若手の成長に寄り添う 日本ペイント・冨田理会氏に聞く

(2024/10/1 12:00)

日本ペイント 技術統括本部開発部技術開発グループマネージャー・冨田理会氏

バブル経済の頃に入社し、大卒同期60人のうち、女性は8人でにぎやかでした。上の世代は女性がいなくて当たり前。会社は女性をどう扱えばよいか分からず困っていたと思います。今では隣に女性が座っていて普通で、理系や営業職も増えています。私自身は元々女性1人の会議も平気でしたが、職場の意識が変わってきました。

大きな転機は2000年から02年の社会人入学です。働きながら大学院で化合物を研究し、工学博士号を取得しました。職業の学会で知り合った先生から誘われ、入学を決断しました。中央研究所でテーマとしていた塗料成分の振る舞いを、大学院で詳しく学んだのです。塗料の品質を高める貴重な知見が得られました。週1回新幹線で通学しましたが、とても楽しく苦労を感じませんでした。

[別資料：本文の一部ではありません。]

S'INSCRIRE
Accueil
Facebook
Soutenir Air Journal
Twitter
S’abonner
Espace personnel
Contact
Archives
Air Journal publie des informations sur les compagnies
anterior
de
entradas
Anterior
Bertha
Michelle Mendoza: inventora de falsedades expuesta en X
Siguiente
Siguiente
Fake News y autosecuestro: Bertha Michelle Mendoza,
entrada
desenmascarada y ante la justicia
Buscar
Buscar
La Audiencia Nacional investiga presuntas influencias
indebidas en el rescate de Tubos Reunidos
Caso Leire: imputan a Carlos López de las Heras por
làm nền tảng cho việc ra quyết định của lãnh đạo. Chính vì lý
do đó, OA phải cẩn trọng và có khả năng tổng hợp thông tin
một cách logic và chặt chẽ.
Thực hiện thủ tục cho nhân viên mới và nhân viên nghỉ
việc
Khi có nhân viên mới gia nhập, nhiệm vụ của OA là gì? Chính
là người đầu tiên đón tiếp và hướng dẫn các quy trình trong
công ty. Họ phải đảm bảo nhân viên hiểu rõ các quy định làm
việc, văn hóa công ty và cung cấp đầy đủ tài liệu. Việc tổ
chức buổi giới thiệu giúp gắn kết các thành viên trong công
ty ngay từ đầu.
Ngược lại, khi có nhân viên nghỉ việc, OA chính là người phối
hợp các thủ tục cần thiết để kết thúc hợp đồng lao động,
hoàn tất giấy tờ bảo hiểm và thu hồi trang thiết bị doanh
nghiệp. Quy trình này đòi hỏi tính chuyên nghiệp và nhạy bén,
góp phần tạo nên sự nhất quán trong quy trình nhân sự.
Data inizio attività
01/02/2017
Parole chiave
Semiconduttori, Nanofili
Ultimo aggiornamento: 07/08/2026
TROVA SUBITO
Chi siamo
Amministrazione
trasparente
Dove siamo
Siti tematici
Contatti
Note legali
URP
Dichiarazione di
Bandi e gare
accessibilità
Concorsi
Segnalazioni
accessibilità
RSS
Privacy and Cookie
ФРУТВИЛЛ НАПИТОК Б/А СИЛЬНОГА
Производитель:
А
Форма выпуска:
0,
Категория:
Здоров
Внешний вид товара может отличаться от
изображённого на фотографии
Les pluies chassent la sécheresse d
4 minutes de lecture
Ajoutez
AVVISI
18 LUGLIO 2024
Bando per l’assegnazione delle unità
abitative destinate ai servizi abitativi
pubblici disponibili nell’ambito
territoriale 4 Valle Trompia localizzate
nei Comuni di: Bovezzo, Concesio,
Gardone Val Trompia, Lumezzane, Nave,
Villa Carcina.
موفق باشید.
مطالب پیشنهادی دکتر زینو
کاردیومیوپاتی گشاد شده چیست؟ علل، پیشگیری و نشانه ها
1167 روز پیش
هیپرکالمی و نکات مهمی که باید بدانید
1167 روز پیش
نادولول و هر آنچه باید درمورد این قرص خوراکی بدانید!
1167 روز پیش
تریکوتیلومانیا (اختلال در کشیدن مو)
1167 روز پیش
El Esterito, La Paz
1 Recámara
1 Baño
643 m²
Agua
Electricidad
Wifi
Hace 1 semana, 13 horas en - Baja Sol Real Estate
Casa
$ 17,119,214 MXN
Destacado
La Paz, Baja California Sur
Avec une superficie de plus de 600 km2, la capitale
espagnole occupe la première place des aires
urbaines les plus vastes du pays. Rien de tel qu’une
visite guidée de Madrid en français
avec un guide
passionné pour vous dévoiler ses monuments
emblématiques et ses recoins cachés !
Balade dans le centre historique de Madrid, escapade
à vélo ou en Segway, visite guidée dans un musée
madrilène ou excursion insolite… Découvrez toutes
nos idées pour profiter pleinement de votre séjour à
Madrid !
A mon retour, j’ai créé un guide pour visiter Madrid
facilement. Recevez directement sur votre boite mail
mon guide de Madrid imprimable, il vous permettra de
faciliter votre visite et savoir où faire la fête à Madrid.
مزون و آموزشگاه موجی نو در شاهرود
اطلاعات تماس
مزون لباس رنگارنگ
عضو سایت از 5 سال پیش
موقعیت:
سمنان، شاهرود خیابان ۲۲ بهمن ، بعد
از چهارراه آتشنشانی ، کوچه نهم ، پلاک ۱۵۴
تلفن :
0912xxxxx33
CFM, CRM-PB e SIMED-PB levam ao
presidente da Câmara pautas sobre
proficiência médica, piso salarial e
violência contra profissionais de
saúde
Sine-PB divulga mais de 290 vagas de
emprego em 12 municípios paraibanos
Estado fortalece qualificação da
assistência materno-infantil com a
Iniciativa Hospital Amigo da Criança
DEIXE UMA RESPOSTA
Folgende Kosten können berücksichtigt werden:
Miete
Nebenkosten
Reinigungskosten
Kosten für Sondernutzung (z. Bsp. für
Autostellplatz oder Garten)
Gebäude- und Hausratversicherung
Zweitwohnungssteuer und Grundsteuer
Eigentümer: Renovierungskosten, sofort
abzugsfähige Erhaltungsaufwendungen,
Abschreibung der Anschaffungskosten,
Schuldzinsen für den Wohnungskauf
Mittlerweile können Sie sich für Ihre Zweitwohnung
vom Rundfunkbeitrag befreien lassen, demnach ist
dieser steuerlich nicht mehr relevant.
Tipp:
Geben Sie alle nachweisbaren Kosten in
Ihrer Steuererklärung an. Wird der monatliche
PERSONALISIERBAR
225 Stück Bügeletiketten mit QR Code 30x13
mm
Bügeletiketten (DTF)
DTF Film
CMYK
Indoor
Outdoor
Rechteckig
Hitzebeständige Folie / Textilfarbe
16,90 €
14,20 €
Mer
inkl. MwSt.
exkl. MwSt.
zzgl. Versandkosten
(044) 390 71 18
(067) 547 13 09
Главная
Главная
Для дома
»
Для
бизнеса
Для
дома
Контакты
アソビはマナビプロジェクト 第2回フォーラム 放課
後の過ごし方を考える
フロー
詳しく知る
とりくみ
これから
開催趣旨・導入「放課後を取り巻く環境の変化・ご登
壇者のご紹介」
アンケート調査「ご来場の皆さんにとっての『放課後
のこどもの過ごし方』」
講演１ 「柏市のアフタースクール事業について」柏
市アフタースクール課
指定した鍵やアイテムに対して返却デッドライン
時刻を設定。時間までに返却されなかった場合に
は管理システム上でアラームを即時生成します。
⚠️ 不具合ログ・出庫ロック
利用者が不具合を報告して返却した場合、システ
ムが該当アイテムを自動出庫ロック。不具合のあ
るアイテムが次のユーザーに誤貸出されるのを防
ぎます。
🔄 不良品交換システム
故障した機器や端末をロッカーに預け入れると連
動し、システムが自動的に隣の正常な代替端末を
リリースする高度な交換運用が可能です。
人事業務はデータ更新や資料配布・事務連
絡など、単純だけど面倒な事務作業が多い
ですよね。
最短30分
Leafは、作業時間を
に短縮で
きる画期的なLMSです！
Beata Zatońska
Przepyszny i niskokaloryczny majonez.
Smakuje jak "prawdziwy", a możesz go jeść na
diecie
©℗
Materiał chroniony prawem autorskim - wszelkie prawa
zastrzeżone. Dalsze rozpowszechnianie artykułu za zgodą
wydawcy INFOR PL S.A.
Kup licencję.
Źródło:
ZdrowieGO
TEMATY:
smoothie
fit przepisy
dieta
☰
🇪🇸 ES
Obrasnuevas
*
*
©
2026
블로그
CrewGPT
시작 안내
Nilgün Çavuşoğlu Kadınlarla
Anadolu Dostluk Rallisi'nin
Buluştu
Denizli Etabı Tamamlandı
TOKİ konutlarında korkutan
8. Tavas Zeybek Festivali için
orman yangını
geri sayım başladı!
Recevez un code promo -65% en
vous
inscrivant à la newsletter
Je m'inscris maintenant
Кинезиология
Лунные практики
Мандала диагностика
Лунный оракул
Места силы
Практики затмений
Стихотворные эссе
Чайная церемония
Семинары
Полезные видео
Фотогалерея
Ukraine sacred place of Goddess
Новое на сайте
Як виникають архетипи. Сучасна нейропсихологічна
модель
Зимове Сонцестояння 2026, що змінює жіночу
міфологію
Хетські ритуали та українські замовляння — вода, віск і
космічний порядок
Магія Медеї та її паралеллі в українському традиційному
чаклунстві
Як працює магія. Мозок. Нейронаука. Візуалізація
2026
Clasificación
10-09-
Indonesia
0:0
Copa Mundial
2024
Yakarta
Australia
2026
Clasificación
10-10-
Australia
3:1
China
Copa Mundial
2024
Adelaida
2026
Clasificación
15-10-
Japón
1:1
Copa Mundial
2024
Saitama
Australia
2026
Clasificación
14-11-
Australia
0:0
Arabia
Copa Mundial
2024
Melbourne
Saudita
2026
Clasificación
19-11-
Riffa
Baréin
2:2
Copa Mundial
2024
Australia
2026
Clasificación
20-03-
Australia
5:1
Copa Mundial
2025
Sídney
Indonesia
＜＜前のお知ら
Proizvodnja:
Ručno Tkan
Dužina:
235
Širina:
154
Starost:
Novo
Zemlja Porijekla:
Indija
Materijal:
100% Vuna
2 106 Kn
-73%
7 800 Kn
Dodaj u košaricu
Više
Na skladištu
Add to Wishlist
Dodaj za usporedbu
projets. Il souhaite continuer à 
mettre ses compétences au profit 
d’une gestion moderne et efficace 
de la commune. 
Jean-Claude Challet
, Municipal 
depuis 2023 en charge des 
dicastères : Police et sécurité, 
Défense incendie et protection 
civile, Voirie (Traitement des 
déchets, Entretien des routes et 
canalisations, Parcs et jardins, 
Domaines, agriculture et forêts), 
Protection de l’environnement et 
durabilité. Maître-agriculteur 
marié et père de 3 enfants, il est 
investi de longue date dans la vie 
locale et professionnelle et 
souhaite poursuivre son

技術者は学びたいと思う時が学び時です。やる気があったので大学院では夢中で勉強しました。自分が初めて造った塗料が出荷された時の感動は新鮮に覚えています。今はマネージャーになり、研究しながら若い社員の学びを応援する番です。モノづくりが好きですが、いつまで研究職を続けられるかは分かりません。これからは若い社員に寄り沿い、その成長を感じられるようになりたいです。

20年には日本ペイントホールディングス(HD)傘下のD&I(ダイバーシティー&インクルージョン)委員会のメンバーに選ばれました。多様性と受容性の意識改革や人事施策をリードします。例えば「ワンウィークホリデー」制度では、連続5日の年休で1週間休めます。年初におよその取得時期を申請しますが、この期間は仕事から完全に解放されます。みんなで協力して職場を回し、特定の社員に頼らないよう工夫します。育児・介護休暇や在宅勤務も含め、柔軟に働けるようになりました。制度を利用できる空気作りが大切です。個々人が全力で働く時期、ゆっくり働く時期を選べて、キャリアを形成できる職場に努めます。